+++ AVAILABLE DATA +++

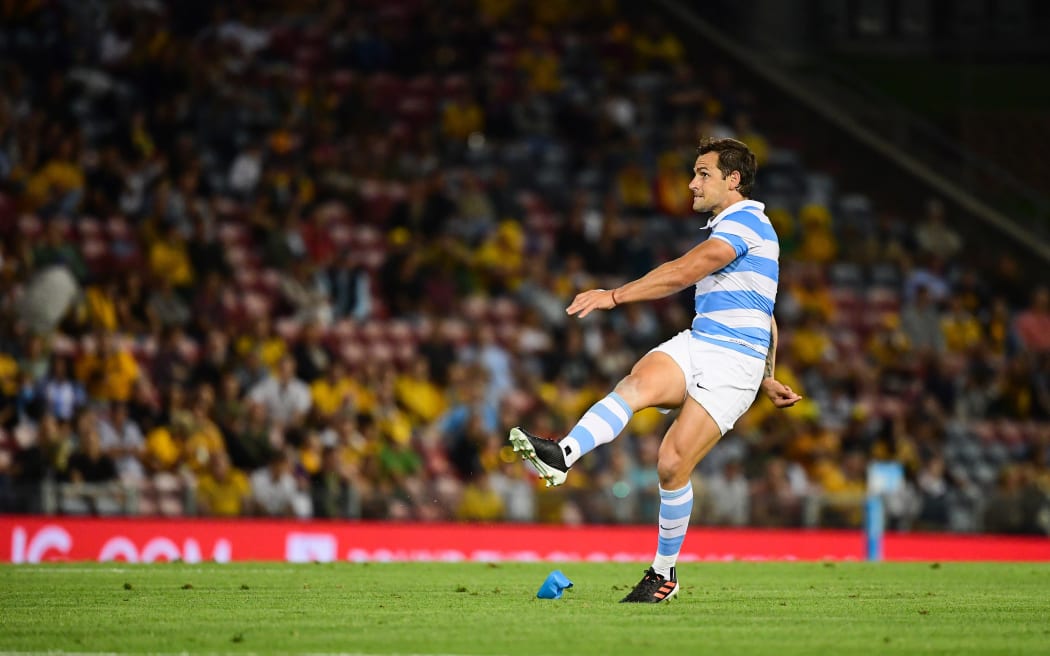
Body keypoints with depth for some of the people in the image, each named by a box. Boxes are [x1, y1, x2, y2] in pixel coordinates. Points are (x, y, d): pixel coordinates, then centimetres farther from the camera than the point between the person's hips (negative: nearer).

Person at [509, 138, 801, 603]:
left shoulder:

+++

TASK DESCRIPTION |
Every word of the material above should be copied exactly; no pictures.

ANSWER TO THE EXERCISE |
Body keypoints with depth for some of the people in the image, each named by a box. Boxes are [x1, y1, x2, y2] in pixel coordinates. Points are (x, y, d): pixel coordinates, then centimetres farther from the camera than the point between the person's hips (negative: nearer).

Person at [509, 138, 801, 603]:
left shoulder:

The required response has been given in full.